Does the Silver Star have there own menu in the cafe or do they use National Menu posted on Amtrak website?


----------



## Bob Dylan (Nov 5, 2019)

MDRailfan said:


> Does the Silver Star have there own menu in the cafe or do they use National Menu posted on Amtrak website?


With the way everything is in Flux, itll probably change tomorrow!?????


----------



## dogbert617 (Nov 6, 2019)

My guess for the Silver Star(if riding the Cardinal earlier this year and seeing the Card's cafe menu, is any indication what it probably will be like on the Star), is that the cafe car menu will probably be the same menu between both long distance trains: 

https://www.amtrak.com/content/dam/...ational/National-CafeCar-Menu-Amtrak-0617.pdf

And back to my experience when I rode the Cardinal this year, there is a VERY likely chance they will run out of food earlier than you might think on the Star's run, in whichever direction(s) you're traveling. Like I did before riding the Cardinal(and I'm SO THANKFUL I did this myself), I'd get a really good meal somewhere before your board the Star, bring some leftovers onto the train, and eat your leftovers from that meal onboard the train. Also bring some other snacks to help tide you over if you get hungry easily(like I do), such as granola bars(this is what I typically bring), fruit smoothies(I usually bring one, either a Naked or Bolthouse Farms smoothie), or other similar nonperishable snacks(i.e. Goldfish crackers, cereal, anything) to help tide you over for how long train trips can feel like for their length. After all, there is a good reason this train is nicknamed the Silver Starvation(no dining car), sadly to say.

I'll let the other posters respond and properly fill in, whether Amtrak is planning very soon to add flex dining to this train.
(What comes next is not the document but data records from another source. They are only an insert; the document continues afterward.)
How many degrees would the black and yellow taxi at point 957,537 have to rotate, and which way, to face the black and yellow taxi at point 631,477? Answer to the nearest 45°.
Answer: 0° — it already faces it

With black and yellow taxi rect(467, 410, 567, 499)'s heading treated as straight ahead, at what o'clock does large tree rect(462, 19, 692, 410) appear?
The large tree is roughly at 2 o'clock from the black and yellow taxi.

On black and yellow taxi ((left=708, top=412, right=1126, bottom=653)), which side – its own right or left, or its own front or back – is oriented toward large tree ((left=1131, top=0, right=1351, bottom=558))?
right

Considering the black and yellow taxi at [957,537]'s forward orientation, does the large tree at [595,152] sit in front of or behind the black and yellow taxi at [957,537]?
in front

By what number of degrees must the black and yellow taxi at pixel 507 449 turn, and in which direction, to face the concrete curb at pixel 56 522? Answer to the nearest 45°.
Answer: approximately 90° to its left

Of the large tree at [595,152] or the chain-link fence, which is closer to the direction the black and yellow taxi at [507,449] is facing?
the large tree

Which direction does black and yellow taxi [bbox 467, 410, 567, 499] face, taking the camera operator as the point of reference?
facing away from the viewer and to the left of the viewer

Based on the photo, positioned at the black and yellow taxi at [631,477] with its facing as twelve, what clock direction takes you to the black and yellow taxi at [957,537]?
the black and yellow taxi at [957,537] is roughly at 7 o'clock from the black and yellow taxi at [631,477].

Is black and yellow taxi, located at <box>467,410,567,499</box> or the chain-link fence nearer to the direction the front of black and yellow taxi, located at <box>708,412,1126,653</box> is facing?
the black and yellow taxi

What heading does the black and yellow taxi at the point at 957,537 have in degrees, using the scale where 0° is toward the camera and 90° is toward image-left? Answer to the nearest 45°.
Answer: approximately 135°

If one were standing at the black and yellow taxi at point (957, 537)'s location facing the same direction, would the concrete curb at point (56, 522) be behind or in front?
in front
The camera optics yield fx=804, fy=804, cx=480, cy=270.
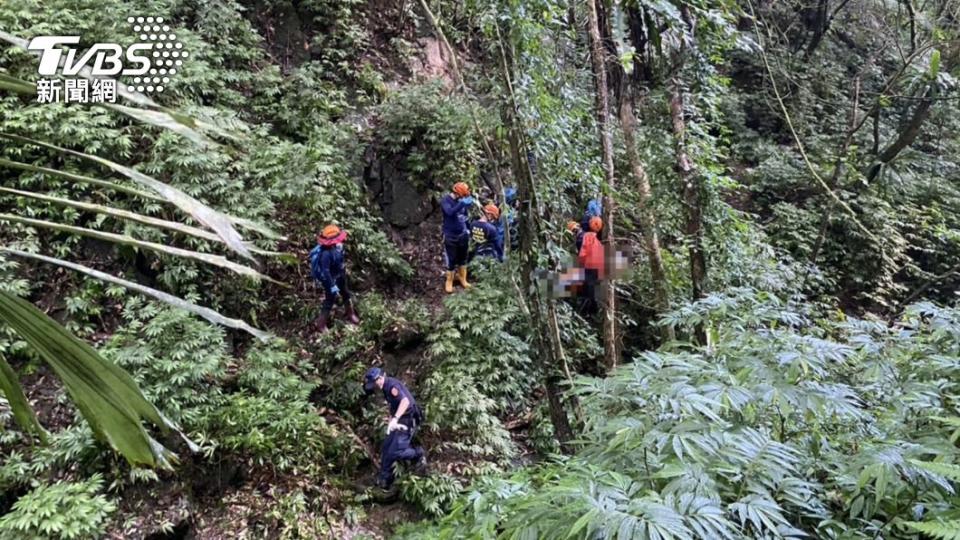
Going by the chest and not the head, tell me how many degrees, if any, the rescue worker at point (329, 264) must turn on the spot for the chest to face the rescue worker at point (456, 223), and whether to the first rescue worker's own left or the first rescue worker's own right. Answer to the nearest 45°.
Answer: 0° — they already face them

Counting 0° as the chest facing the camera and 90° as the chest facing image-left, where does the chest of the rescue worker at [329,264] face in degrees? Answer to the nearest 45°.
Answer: approximately 315°
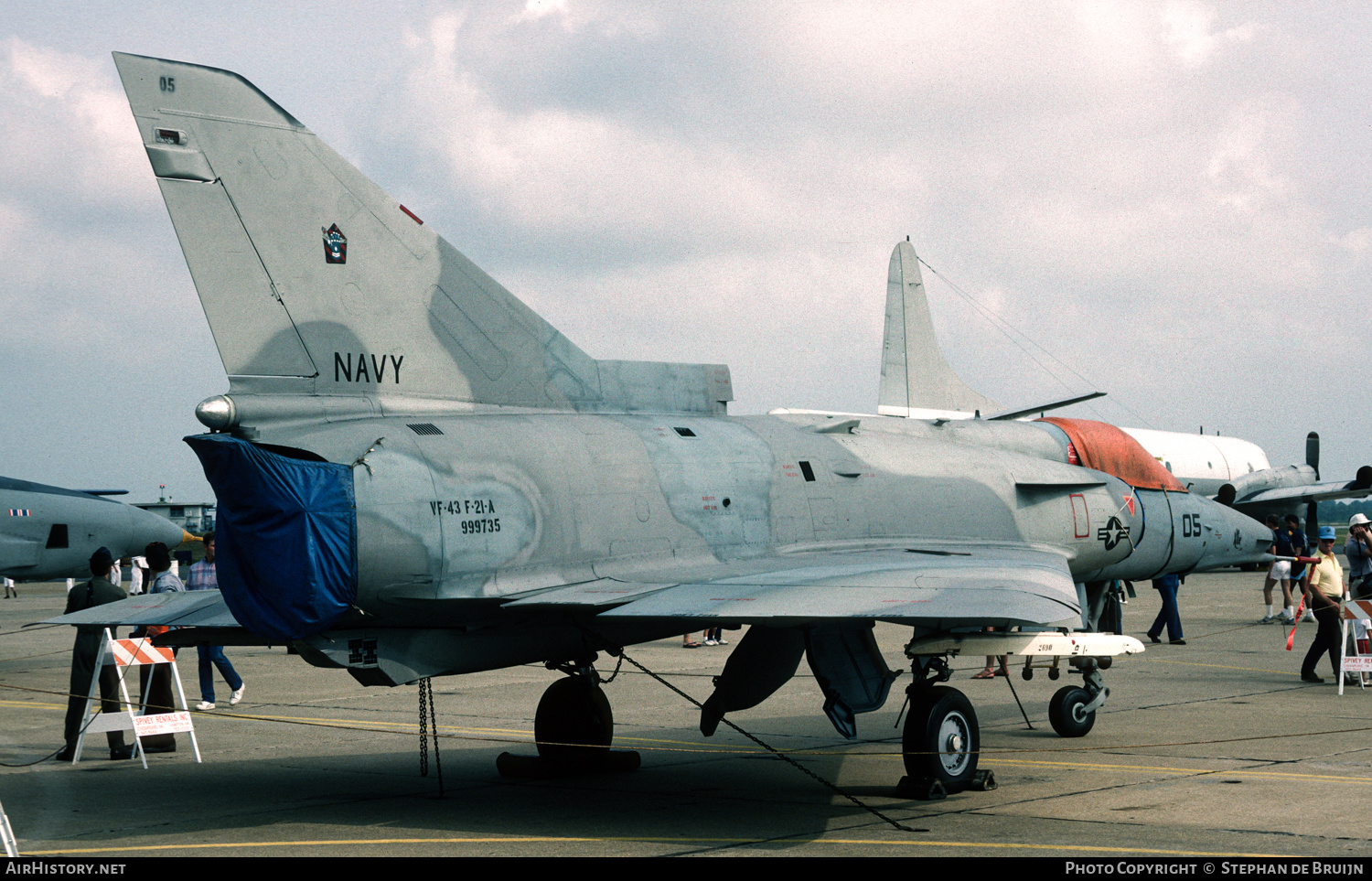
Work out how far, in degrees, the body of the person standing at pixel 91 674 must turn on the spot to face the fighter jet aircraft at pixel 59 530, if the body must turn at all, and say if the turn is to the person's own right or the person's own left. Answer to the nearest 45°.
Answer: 0° — they already face it

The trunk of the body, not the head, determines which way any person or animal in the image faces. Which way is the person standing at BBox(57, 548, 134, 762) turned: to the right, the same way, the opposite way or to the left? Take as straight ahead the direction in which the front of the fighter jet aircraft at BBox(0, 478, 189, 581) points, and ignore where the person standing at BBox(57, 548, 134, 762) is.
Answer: to the left

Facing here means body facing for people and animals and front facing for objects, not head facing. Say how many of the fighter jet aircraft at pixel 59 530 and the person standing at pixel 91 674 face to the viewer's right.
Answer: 1

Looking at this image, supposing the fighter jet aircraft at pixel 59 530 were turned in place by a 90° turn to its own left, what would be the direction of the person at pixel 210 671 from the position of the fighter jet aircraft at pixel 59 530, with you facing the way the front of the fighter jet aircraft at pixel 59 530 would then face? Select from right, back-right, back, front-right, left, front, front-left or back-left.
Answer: back

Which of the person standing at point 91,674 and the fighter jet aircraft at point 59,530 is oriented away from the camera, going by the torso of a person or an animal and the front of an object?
the person standing

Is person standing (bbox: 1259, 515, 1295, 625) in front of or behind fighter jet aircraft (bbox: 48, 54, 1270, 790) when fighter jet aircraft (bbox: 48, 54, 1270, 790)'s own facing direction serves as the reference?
in front

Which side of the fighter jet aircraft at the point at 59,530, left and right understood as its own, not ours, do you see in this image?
right

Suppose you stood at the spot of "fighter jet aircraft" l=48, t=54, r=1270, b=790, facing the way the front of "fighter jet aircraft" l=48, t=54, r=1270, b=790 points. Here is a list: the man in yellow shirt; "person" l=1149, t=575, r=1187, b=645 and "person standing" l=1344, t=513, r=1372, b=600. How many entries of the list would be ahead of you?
3

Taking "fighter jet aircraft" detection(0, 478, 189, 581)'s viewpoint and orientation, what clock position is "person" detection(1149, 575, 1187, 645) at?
The person is roughly at 1 o'clock from the fighter jet aircraft.

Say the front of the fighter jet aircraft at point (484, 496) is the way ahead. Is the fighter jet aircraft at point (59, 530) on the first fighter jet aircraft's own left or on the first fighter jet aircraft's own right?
on the first fighter jet aircraft's own left

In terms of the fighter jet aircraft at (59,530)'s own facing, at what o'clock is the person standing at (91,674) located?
The person standing is roughly at 3 o'clock from the fighter jet aircraft.

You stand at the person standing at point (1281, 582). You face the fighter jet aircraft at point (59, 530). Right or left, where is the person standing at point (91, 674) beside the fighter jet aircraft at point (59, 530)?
left

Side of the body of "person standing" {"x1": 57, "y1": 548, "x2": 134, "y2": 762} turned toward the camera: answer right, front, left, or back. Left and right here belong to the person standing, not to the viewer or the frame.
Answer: back

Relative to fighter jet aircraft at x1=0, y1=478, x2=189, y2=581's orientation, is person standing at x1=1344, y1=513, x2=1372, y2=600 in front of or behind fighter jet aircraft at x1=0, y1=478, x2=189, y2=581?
in front

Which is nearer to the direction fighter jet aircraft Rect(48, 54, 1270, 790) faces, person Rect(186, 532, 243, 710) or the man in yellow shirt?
the man in yellow shirt
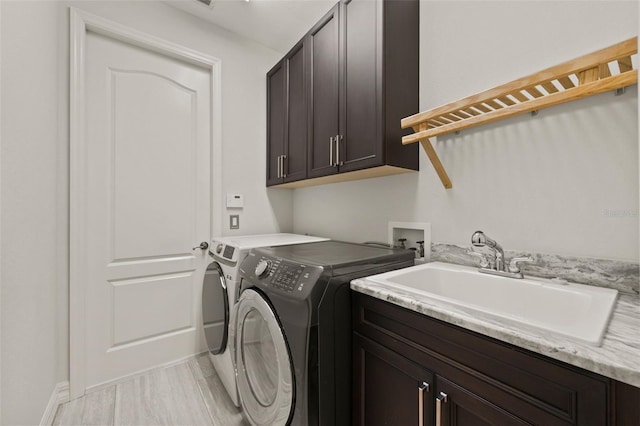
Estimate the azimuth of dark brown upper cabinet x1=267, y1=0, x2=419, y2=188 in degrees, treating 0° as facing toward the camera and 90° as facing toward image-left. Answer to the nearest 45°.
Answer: approximately 45°

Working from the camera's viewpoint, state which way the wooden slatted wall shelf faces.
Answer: facing the viewer and to the left of the viewer

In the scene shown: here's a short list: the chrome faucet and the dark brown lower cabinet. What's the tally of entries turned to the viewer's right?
0

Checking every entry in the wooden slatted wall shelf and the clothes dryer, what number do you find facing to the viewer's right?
0

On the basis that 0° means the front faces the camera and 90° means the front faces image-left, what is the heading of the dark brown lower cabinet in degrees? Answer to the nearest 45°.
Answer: approximately 45°

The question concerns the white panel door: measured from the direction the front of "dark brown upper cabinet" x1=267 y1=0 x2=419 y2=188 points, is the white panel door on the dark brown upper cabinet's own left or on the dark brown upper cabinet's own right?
on the dark brown upper cabinet's own right

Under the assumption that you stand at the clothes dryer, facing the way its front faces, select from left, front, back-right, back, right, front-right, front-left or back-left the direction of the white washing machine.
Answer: right

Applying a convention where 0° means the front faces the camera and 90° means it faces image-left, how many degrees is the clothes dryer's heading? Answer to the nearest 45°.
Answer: approximately 45°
I think someone else(maybe PennyK? can't remember exactly who mentioned that rumor) said flex dining is coming to this train in early 2020, but not sure when it's scheduled to begin.


----------



## pennyk (Nov 6, 2019)

I was told that flex dining will come to the Star, but without a sleeper lounge. As Jim/Bob said above, things are in a state of flux and things change often, so it is difficult to predict what will happen and when.


----------



## cocojacoby (Nov 6, 2019)

Seems a bit odd. What are they going to do with all of these diners then? The Silver Star would be a prime candidate, no?


----------